**PROVIDED TEXT**.
Cross-Correlations in Input Data (DG)
Below, Figure 4.1 through 4.4: all variables plotted against all variables
Figure 4.1: Correlations, histograms, and scatter plots of indices, date, and land surface temperature
Figure 4.2: Correlations, histograms, and scatter plots of aci and independent variables
Figure 4.3: Correlations, histograms, and scatter plots of adi and independent variables
Figure 4.4: Correlations, histograms, and scatter plots of ndsi and independent variables
Results/Worked Examples(AB,AN) Main Results From our random forest model, we determined that different environmental factors have different levels of influence on prediction of the different indices (ACI, ADI, and NDSI). For all three indices, lst was the most important variable, perhaps due to its position as the only temporally changing variable. (Fig 5)
There are strong cross-correlations between independent variables in our analysis. Iei, night lights, lsm, biomass, and road distance all have strong correlation between each pair (P ≤ 0.001). All correlations are in directions that are intuitive. For example, ecological integrity at the sites correlates positively with distance from roads, biomass, and lsm, and correlates negatively with night lights (Fig 2).
Our models performed relatively poorly, with relatively low R^2 values. The ACI model had a particularly low R^2 value, showing that the variables we used accounted for little of the variation observed (Table 1). Visualizations of the predicted vs observed variables are also available below (Fig 6)
Correlations between land surface temperature and the dependent variables are not strong. land surface temperature correlates negatively with ADI and NDSI observations, although future analysis should attempt to control for the effects of time of the year, which is tied closely with biophony, anthrophony, the presence of multiple bird species, and temperature.
Correlations between indices and independent variables are weaker than correlations between independent variables. ADI correlates positively with road distance and iei and negatively with night lights. ACI correlates positively with road distance and negatively with biomass. NDSI shows a strong positive correlation with road distance and a weaker positive correlation with night lights.
Given this, it is difficult to say much about biophony, anthrophony, sound complexity prediction with little significant data. While we are able to predict, it is to be interpreted with an understanding of relative inaccuracy, which will be explained further in the discussion section below.
Below, Figure 5: bar graphs showing relative importance for each
index
Below, Figure 6: graphs showing predicted vs observed variables
Below, Table 1: error and r squared values
## Metric ACI ADI NDSI
## 1 Root Mean Square Error 4.43733933 0.3347448 0.2753065
## 2 R^2 value 0.06859791 0.4893325 0.5683257
## 3 Mean Average Error 2.71332573 0.2426337 0.1918941
Below, Figure 7: Plots of images of ADI, ACI, and NDSI
Below, Figure 8: Example of Displaying predicted indices as RGB
Discussion (AB)

**EXERCISE INSTRUCTIONS**. Retype the text on cross-correlations and model results from "Given this, it" up to and including "Discussion (AB)".

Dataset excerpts
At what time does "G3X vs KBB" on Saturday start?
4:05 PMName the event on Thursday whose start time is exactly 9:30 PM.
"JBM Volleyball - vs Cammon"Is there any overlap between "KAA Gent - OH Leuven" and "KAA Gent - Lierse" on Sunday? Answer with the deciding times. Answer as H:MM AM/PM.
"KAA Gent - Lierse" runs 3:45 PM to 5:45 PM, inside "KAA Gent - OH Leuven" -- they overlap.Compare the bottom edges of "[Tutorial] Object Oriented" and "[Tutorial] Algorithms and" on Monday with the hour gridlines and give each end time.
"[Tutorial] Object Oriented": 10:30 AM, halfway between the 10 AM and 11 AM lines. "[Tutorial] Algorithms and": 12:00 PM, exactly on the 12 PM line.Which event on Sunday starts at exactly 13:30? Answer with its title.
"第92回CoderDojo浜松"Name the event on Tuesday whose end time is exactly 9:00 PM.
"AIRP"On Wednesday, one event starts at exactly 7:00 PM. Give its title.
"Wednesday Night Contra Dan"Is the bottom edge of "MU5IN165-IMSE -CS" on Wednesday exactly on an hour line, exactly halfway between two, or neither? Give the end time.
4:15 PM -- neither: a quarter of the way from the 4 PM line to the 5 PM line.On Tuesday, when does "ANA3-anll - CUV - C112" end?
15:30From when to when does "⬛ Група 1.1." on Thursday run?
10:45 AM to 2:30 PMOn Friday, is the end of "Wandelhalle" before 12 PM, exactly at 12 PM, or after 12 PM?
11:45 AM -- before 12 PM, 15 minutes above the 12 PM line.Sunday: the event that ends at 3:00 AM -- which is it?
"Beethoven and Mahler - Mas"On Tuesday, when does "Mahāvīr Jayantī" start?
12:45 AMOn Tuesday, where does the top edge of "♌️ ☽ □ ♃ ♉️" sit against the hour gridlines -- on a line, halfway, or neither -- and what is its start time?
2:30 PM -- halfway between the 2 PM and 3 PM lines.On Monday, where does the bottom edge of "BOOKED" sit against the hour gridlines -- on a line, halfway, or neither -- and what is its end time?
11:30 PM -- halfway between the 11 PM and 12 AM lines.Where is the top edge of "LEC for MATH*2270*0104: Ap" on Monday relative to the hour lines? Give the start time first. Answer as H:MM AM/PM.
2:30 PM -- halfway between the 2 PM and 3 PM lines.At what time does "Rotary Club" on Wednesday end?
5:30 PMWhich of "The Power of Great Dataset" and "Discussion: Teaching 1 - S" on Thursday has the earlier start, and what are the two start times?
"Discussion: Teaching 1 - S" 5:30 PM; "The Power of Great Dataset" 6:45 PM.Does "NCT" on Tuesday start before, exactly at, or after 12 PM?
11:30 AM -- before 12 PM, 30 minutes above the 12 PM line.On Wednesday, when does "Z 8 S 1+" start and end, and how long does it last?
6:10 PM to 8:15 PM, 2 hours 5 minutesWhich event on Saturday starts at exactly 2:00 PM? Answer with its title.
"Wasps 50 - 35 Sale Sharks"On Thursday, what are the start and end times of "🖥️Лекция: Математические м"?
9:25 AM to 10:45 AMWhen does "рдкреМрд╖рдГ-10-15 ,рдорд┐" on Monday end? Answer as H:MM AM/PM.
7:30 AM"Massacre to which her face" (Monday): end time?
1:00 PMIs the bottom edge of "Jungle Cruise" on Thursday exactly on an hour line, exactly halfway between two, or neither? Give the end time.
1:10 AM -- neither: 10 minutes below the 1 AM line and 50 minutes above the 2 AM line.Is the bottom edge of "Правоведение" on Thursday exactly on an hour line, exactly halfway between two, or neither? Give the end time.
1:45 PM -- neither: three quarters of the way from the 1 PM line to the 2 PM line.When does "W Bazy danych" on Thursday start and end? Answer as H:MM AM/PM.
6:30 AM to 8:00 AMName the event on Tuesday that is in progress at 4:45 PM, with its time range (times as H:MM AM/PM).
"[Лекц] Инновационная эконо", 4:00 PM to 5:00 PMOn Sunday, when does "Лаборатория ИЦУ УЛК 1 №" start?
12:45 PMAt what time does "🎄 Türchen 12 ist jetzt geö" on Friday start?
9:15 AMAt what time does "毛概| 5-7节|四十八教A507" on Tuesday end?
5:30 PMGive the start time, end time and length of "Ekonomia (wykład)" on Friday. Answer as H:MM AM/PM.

**RESULT OF THIS TASK**.
Given this, it is difficult to say much about biophony, anthrophony, sound complexity prediction with little significant data. While we are able to predict, it is to be interpreted with an understanding of relative inaccuracy, which will be explained further in the discussion section below.
Below, Figure 5: bar graphs showing relative importance for each
index
Below, Figure 6: graphs showing predicted vs observed variables
Below, Table 1: error and r squared values
## Metric ACI ADI NDSI
## 1 Root Mean Square Error 4.43733933 0.3347448 0.2753065
## 2 R^2 value 0.06859791 0.4893325 0.5683257
## 3 Mean Average Error 2.71332573 0.2426337 0.1918941
Below, Figure 7: Plots of images of ADI, ACI, and NDSI
Below, Figure 8: Example of Displaying predicted indices as RGB
Discussion (AB)